As for the content of Goetz’s book, what I love are the eight spiritual disciplines for suburban life. This appeals to me because it is fundamentally positive and redemptive. It says that life in the suburbs does not have to be spiritually deadening, “toxic” to use Goetz’s adjective of choice. That’s good news, especially if you’re a suburbanite.
It seems to me that the danger of living in the suburbs can be summed up this way: the suburbs quietly cultivate an expectation of ease and attractiveness that shapes how we look at the world and live our days. Without knowing it we begin to expect that our lives should be comfortable; comfortable homes and well kept yards and easy to access stores that have anything and everything we might need at any hour of the day. My son recently needed a prescription filled. I had forgotten to do it and this oversight hit my awareness at about 10:00 p.m. The next day was scheduled in a way that made it difficult for Marnie and me to run this errand – so I went to the 24 hr CVS. No problem.

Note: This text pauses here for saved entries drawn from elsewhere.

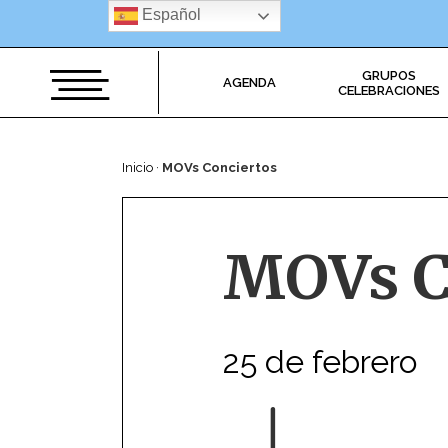
Saltar
Español
al
contenido
GRUPOS
AGENDA
CELEBRACIONES
Inicio
·
MOVs Conciertos
MOVs C
25 de febrero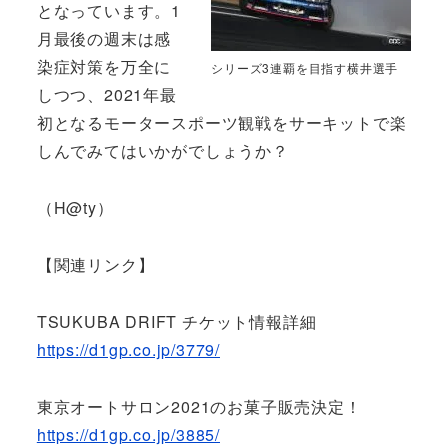
となっています。1
月最後の週末は感
染症対策を万全に
シリーズ3連覇を目指す横井選手
しつつ、2021年最
初となるモータースポーツ観戦をサーキットで楽
しんでみてはいかがでしょうか？
（H@ty）
【関連リンク】
TSUKUBA DRIFT チケット情報詳細
https://d1gp.co.jp/3779/
東京オートサロン2021のお菓子販売決定！
https://d1gp.co.jp/3885/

Suburban life produces people that don’t know how to suffer, that can’t grasp phrases like “cost of discipleship.” Luci Shaw (in her book mentioned above) maintains that the point of life is not my security. But security is exactly what lures many to the suburbs. There is a hint of escapism out here. Out here we’ll not have to deal wit all the crap that happens in the city and all the crappy people who make that stuff happen. Out here we’ll put our kids in large SUVs and they’ll be safe on the roads. Or so we think. The escapism is mingled with a fair amount of illusion.
The aim of life in the suburbs is the same as life anywhere: to follow Jesus and live the Jesus life. That can be done in the suburbs. What Goetz is warning us against is the very subtle tendency to use the suburbs as a way of buffering ourselves against the Jesus way.
In his oft quoted translation of John 1:14, Eugene Peterson says that “the Word became flesh and blood and moved into the neighborhood.” That includes the neighborhood you live in, regardless of where it’s located. This is a season for declaring the presence of God among us. Our task is to search him out, to seek him with all our hearts. Some places make that particularly hard to do. Thanks to Goetz and the disciplines explored in “Death by Suburb,” I’ve got a better sense of how to do it in my place.